Is there a fault in this formula? Earlier at step 3, the algorithm states L = 0, hence the final term with:

$$c_Ls_{N-L}$$

makes no intuitive sense if it is taken literally? I assume that the subscript of this s variable should keep decreasing and for c it should keep increasing? If taken as the formula states it, these would be just 0?

But regardless, there is this problem with the negative s variables.

Answer 1

There are no issues with negative indices, even the first (or zero-th depending on how you want to count them) iteration.

The quantity $d$ is called the discrepancy. During the $N$-th iteration, $d$ is the difference between $s_N$, the $N$-th bit of the given sequence for which you are finding the LFSR, and the bit computed by the LFSR that you have synthesized thus far. If $d=0$, the bit produced by the LFSR is the same as the bit in the given sequence and so the current LFSR, which is guaranteed to produce $s_0, s_1, \ldots, s_{N-1}$, need not be changed: it is producing $s_N$ also. On the other hand, if $d \neq 0$, then the current LFSR needs to be updated, that is, you need to find the shortest LFSR that produces not just $s_0, s_1, \ldots, s_{N-1}$ but also $s_N$. How to go about doing this is the crux of the Berlekamp-Massey algorithm. Note that it is easy to find an LFSR that will produce $s_0, s_1, \ldots, s_{N}$: the trick lies in finding the shortest LFSR that will do so.
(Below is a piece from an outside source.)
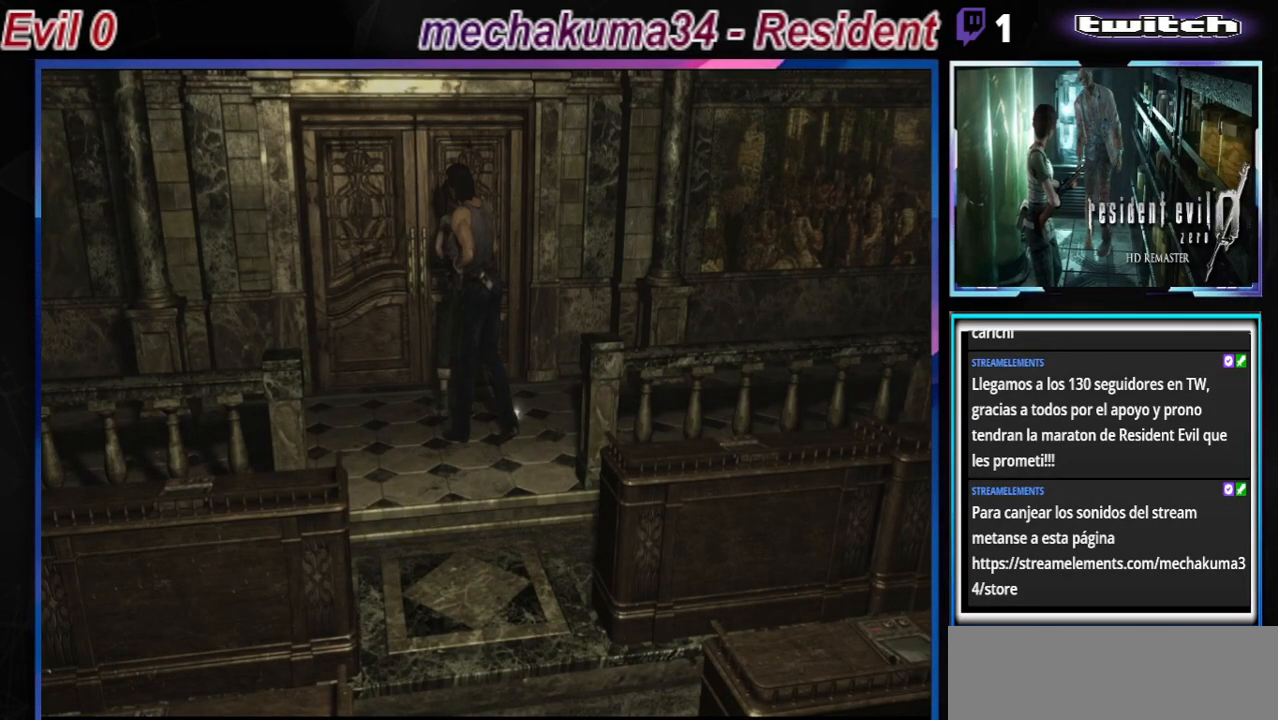
{"buttons": [], "left_stick": "center", "events": []}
With that as background, and the further information that $L$ is an upper bound on the number of stages in the current LFSR, consider the discrepancy calculation $$d = s_N + c_1s_{N-1} + c_2s_{N-2} + \cdots + c_Ls_{N-L}$$ which really ought to be expressed as $$d = c_0s_N + c_1s_{N-1} + c_2s_{N-2} + \cdots + c_Ls_{N-L}$$ but the simpler version works because $c_0 = 1$ always (see the initialization). Now, we begin with $c_0 = 1$ and all other $c_i = 0$, that is, a trivial LFSR with no stages that will produce $0$s for all eternity if you ask it to. In the very first calculation when $L=0$ and $N=0$, we have $$d = c_0 s_0 = s_0.$$ If you want to use the full-fledged form $$d = s_0 + c_1s_{-1} + c_2s_{-2} + \cdots + c_9s_{-9}$$ that is fine, as long as you remember that $c_1=c_2=\cdots=c_9 = 0$, and the values you choose to ascribe to $s_{-1}, s_{-2}, \ldots, s_{-9}$ don't affect the computation at all. But more realistically, you should note that $L=0$ and $N=0$, and so the term $c_Ls_{N-L}$ that makes no sense to you is just $c_0s_{0-0}=c_0s_0=s_0$, just it ought to be.

In the form $$d = s_N + c_1s_{N-1} + c_2s_{N-2} + \cdots + c_Ls_{N-L}$$ correctly interpreted, you never run out of bits because $c_{L+1}, c_{L+2}, \ldots$ are all guaranteed to be $0$ and $L$ is upper bounded by $N$ and so $s_{N-L}$ can reach down to $s_0$, the leading bit of the given sequence, but no farther.

There are no negative subscripts on $s$ (or $c$) that we ever need to worry about.